Opened in 1984, this 205 bedroom five star hotel is still highly recognisable even after several multimillion euro renovations. The first floor restaurant Wilde overlooks Balfe Street below. A conservatory was added to the restaurant during one of the renovations. The 90s apricot colour scheme, linen tablecloths and synchronised cloche lifting have all long gone. In their place is a chintz free interior and informal vibe. Cane chairs, fern patterned cushions, botanical prints and tiled floor are all reminders this is definitely conservatory dining. Or rather lunching.

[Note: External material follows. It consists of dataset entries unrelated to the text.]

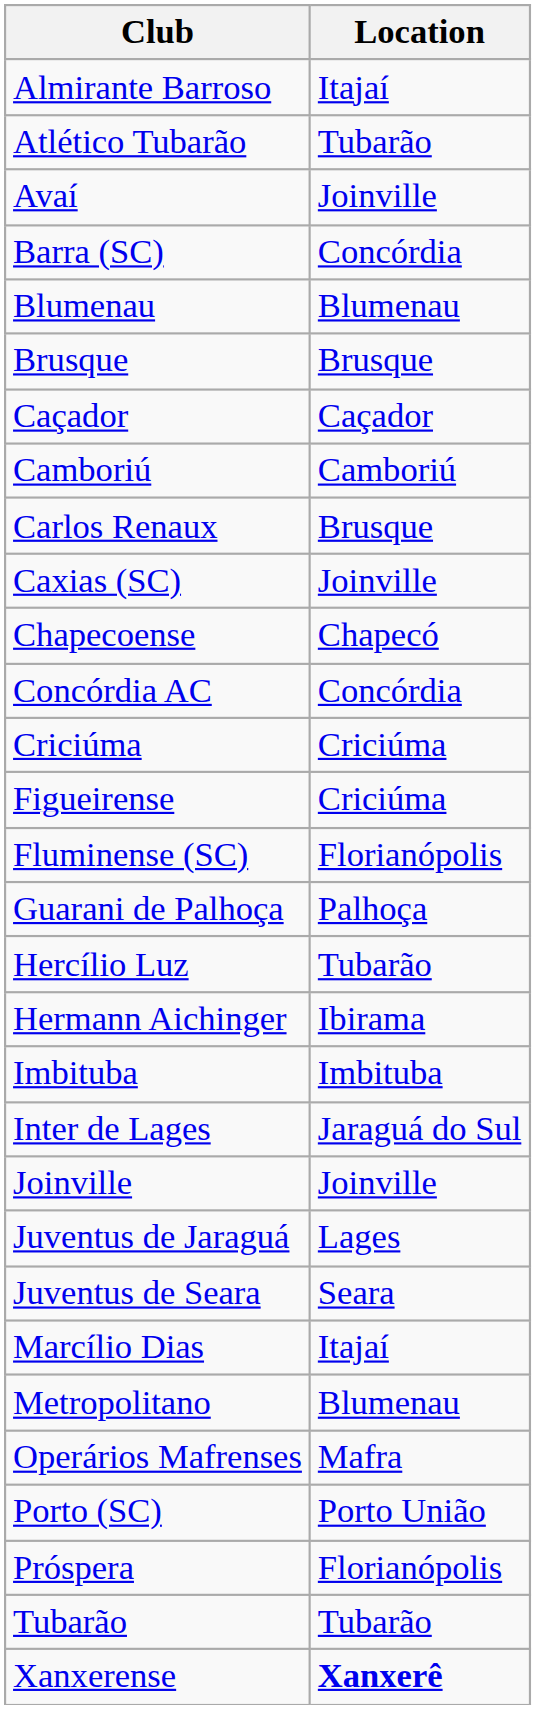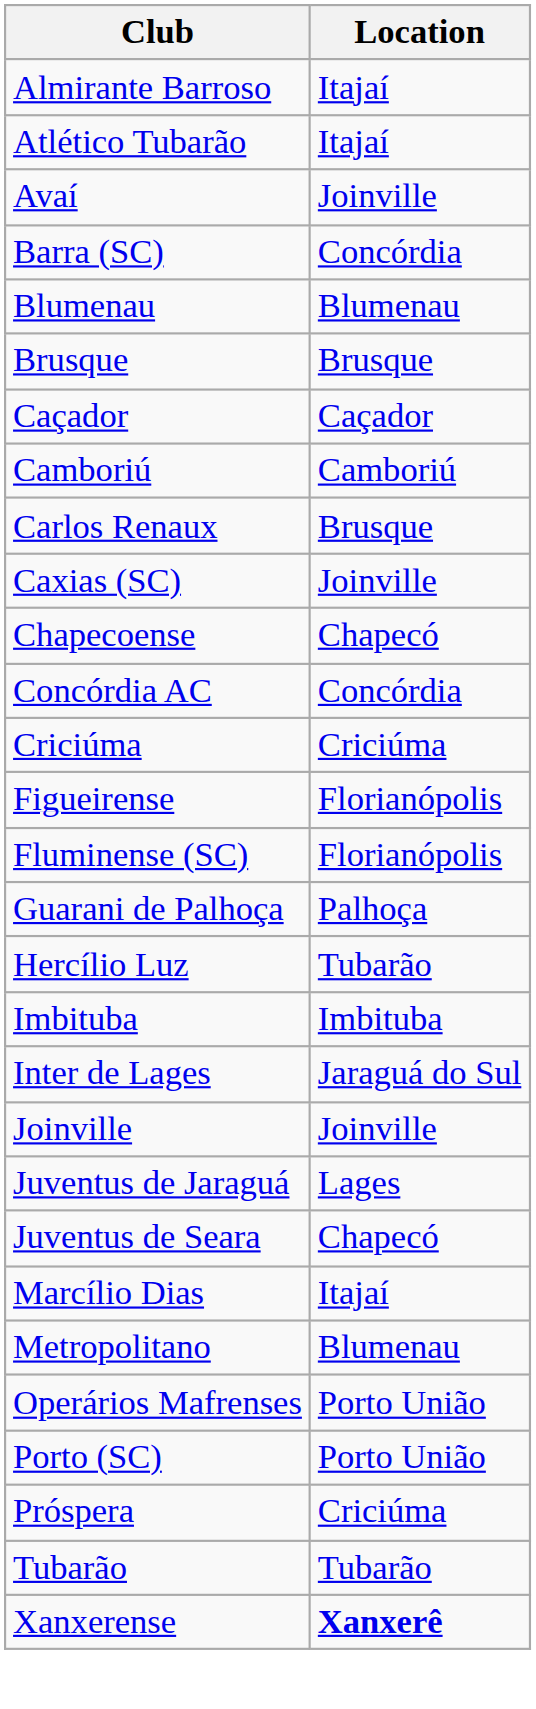Atlético Tubarão | Location: Tubarão -> Itajaí
Figueirense | Location: Criciúma -> Florianópolis
- row: Hermann Aichinger | Ibirama
Juventus de Seara | Location: Seara -> Chapecó
Operários Mafrenses | Location: Mafra -> Porto União
Próspera | Location: Florianópolis -> Criciúma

Dublin’s most wonderful waitress is an El Salvadorian lawyer. “Over six million people are squeezed into 21,000 square kilometres. It’s the smallest country in Central America,” she relates. “But there are great places to stay on the Pacific coastline. El Tunco beach and La Tibertand port are two of my favourite places. Our nostalgic produce is horchata: it’s a drink made from a blend of spices and seeds such as morro, sesame and peanut. My family own businesses and there used to be a lot of extortion. That’s all gone: the new President and his strict regime clamping down on gangs has been a gamechanger. El Salvador is the first country to have made Bitcoin a legal tender.” It’s time to book flights with United Airlines.

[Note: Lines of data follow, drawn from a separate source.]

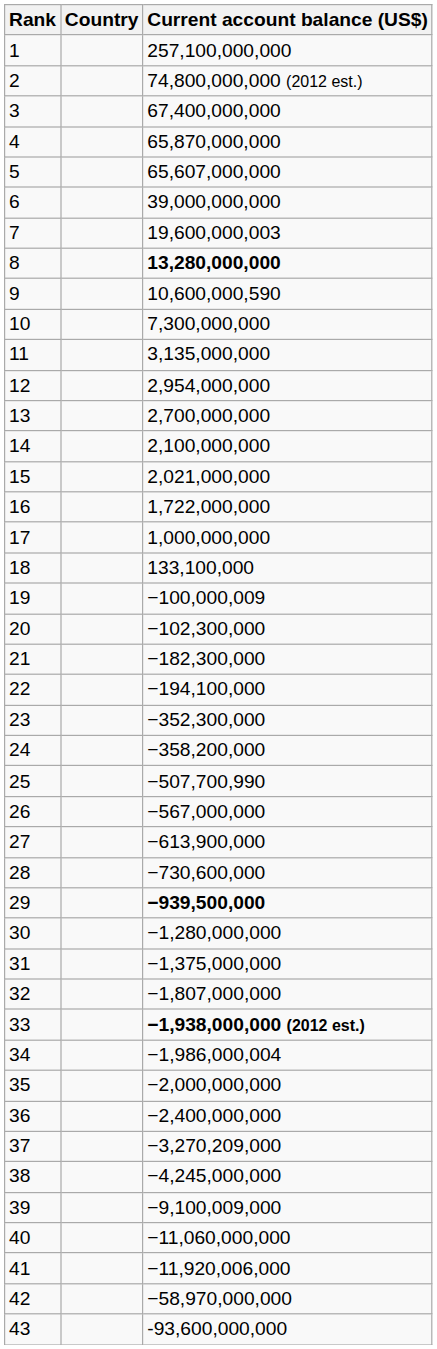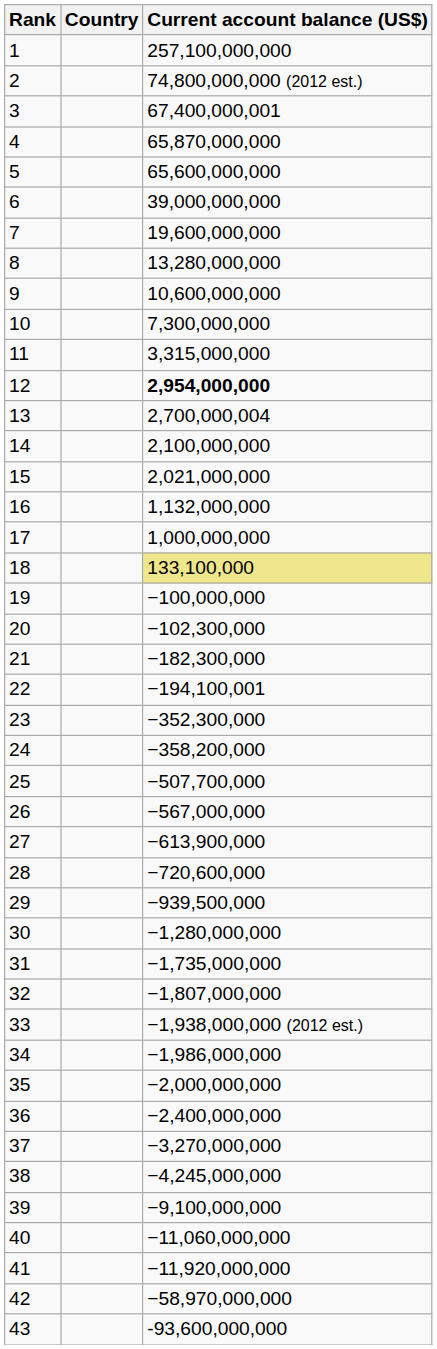3 | Current account balance (US$): 67,400,000,000 -> 67,400,000,001
5 | Current account balance (US$): 65,607,000,000 -> 65,600,000,000
7 | Current account balance (US$): 19,600,000,003 -> 19,600,000,000
8 | Current account balance (US$): bold -> normal
9 | Current account balance (US$): 10,600,000,590 -> 10,600,000,000
11 | Current account balance (US$): 3,135,000,000 -> 3,315,000,000
12 | Current account balance (US$): normal -> bold
13 | Current account balance (US$): 2,700,000,000 -> 2,700,000,004
16 | Current account balance (US$): 1,722,000,000 -> 1,132,000,000
18 | Current account balance (US$): no background -> khaki background
19 | Current account balance (US$): −100,000,009 -> −100,000,000
22 | Current account balance (US$): −194,100,000 -> −194,100,001
25 | Current account balance (US$): −507,700,990 -> −507,700,000
28 | Current account balance (US$): −730,600,000 -> −720,600,000
29 | Current account balance (US$): bold -> normal
31 | Current account balance (US$): −1,375,000,000 -> −1,735,000,000
33 | Current account balance (US$): bold -> normal
34 | Current account balance (US$): −1,986,000,004 -> −1,986,000,000
37 | Current account balance (US$): −3,270,209,000 -> −3,270,000,000
39 | Current account balance (US$): −9,100,009,000 -> −9,100,000,000
41 | Current account balance (US$): −11,920,006,000 -> −11,920,000,000
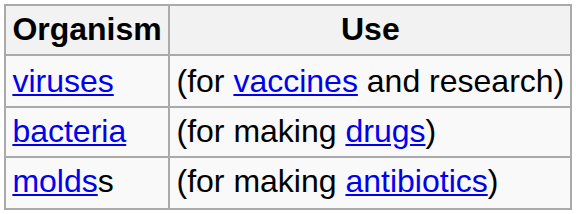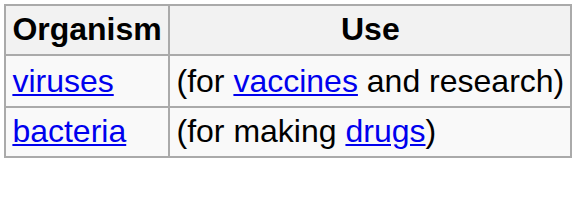- row: moldss | (for making antibiotics)
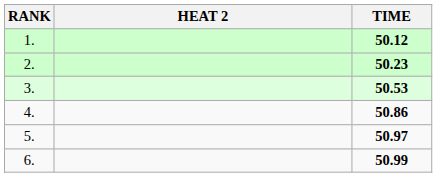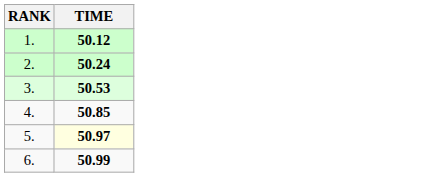- column: HEAT 2
2. | TIME: 50.23 -> 50.24
4. | TIME: 50.86 -> 50.85
5. | TIME: no background -> lightyellow background
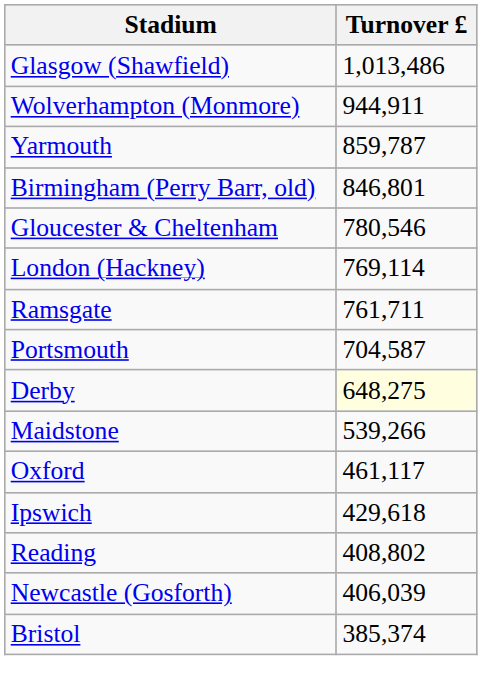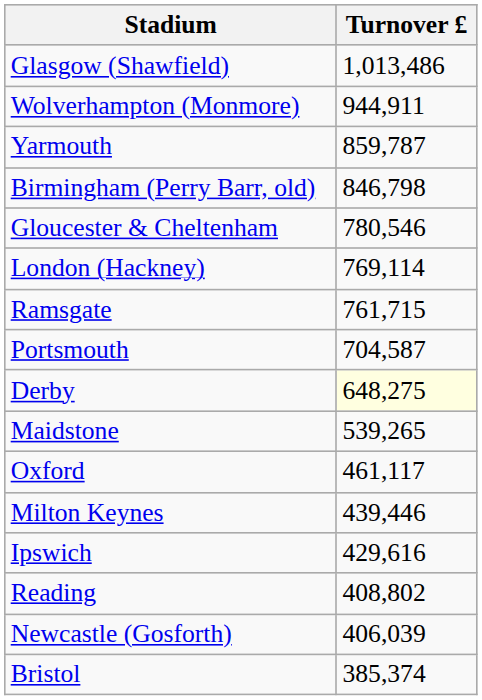Birmingham (Perry Barr, old) | Turnover £: 846,801 -> 846,798
Ramsgate | Turnover £: 761,711 -> 761,715
Maidstone | Turnover £: 539,266 -> 539,265
+ row: Milton Keynes | 439,446
Ipswich | Turnover £: 429,618 -> 429,616
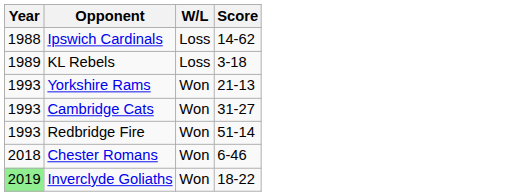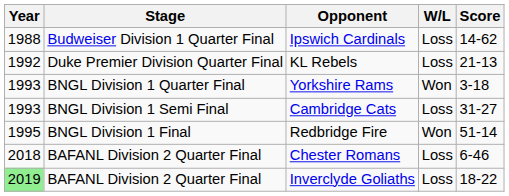+ column: Stage | Budweiser Division 1 Quarter Final | Duke Premier Division Quarter Final | BNGL Division 1 Quarter Final | BNGL Division 1 Semi Final | BNGL Division 1 Final | BAFANL Division 2 Quarter Final | BAFANL Division 2 Quarter Final
KL Rebels | Year: 1989 -> 1992
KL Rebels | Score: 3-18 -> 21-13
Yorkshire Rams | Score: 21-13 -> 3-18
Cambridge Cats | W/L: Won -> Loss
Redbridge Fire | Year: 1993 -> 1995
Chester Romans | W/L: Won -> Loss
Inverclyde Goliaths | W/L: Won -> Loss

The Berkeley Court Hotel in Ballsbridge, a couple of kilometres south of The Westbury, has not survived. An RTÉ news report broadcast in 1978, “Providing first class comfort for guests is the aim of Dublin’s newest hotel The Berkeley Court. It is the newest hotel owned by Pascal Vincent Doyle. At £25 a night for a single bed, the majority of us will never be able to afford its delights. The 200 bedroom hotel is situated on the corner of Shelbourne Road and Lansdowne Road. Inside, it provides the standard demanded by wealthy American and Continental guests. With an emphasis on first class comfort, the luxury hotel is indicative of the upward trend of tourism in Ireland. The hotel was formally opened by Minister for Tourism and Transport, Padraig Faulkner.” This fellow epitome of late 20th century glamour was demolished in 2016 and replaced by apartments – Ballsbridge is the best residential address in Dublin.

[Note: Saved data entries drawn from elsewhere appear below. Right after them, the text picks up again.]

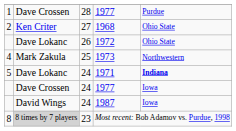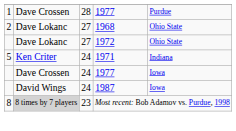1968 | column 2: Ken Criter -> Dave Lokanc
1972 | column 3: 26 -> 27
- row: 4 | Mark Zakula | 25 | 1973 | Northwestern
1971 | column 2: Dave Lokanc -> Ken Criter
1971 | column 5: bold -> normal
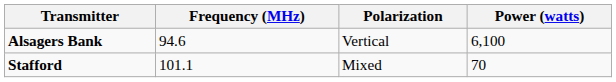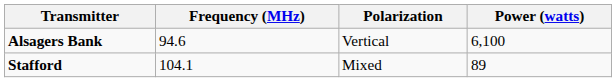Stafford | Frequency (MHz): 101.1 -> 104.1
Stafford | Power (watts): 70 -> 89
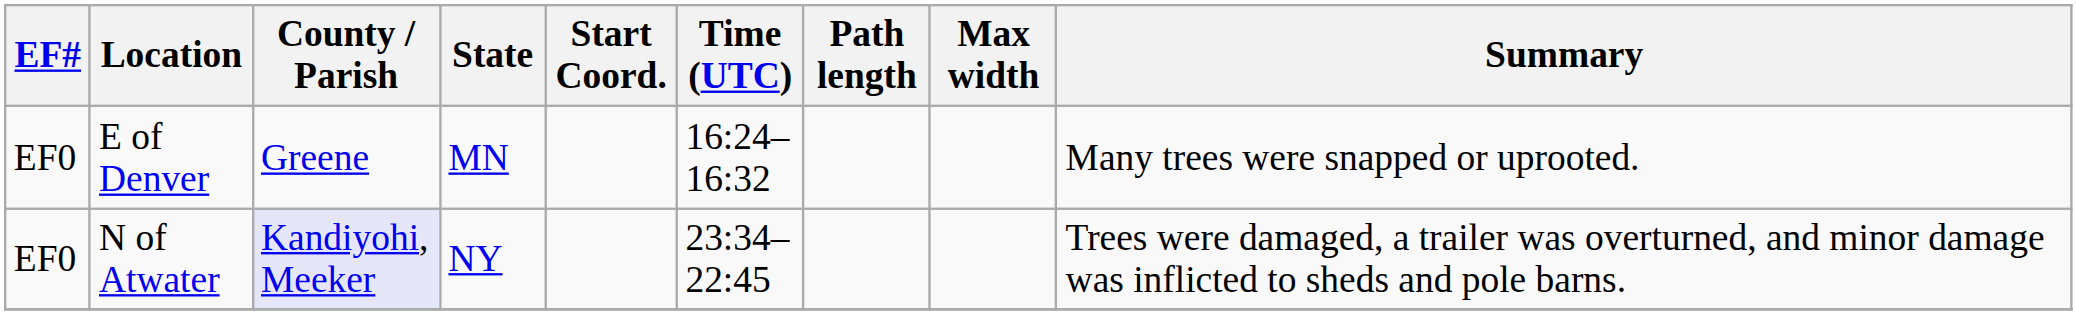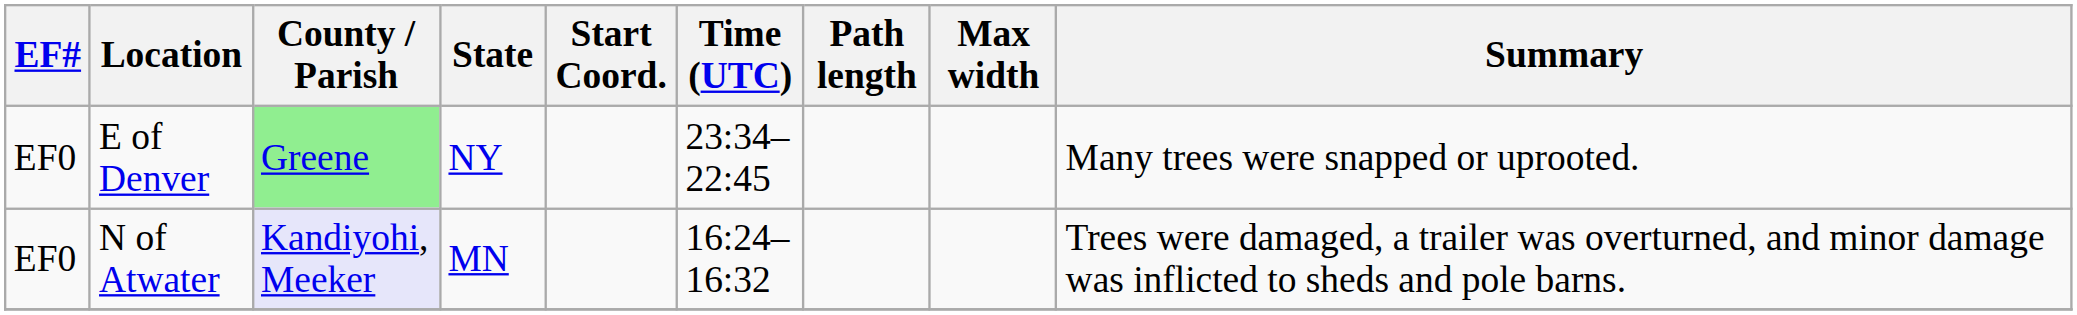E of Denver | County / Parish: no background -> lightgreen background
E of Denver | State: MN -> NY
E of Denver | Time (UTC): 16:24–16:32 -> 23:34–22:45
N of Atwater | State: NY -> MN
N of Atwater | Time (UTC): 23:34–22:45 -> 16:24–16:32
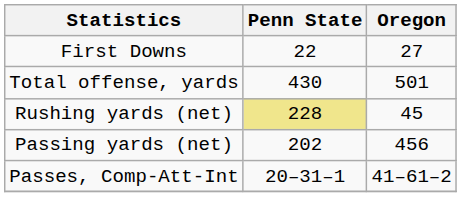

Wilde deserves a Michelin star, or rather Oscar! It’s the best thing since sliced sourdough (of which there is plenty). So how much is lunch per person? Well, the same price as checking in for six nights to The Berkeley Court. Circa 1978. After Wilde, we’ll walk past the Oscar Wilde statue on Merrion Square and then we’ll head to The Wilder Townhouse to get dolled up for a wild (no E) night out in town. But not before Taizé Prayer in Newman University Church on St Stephen’s Green. Oscar Wilde: “Memory … is the diary that we all carry about with us.”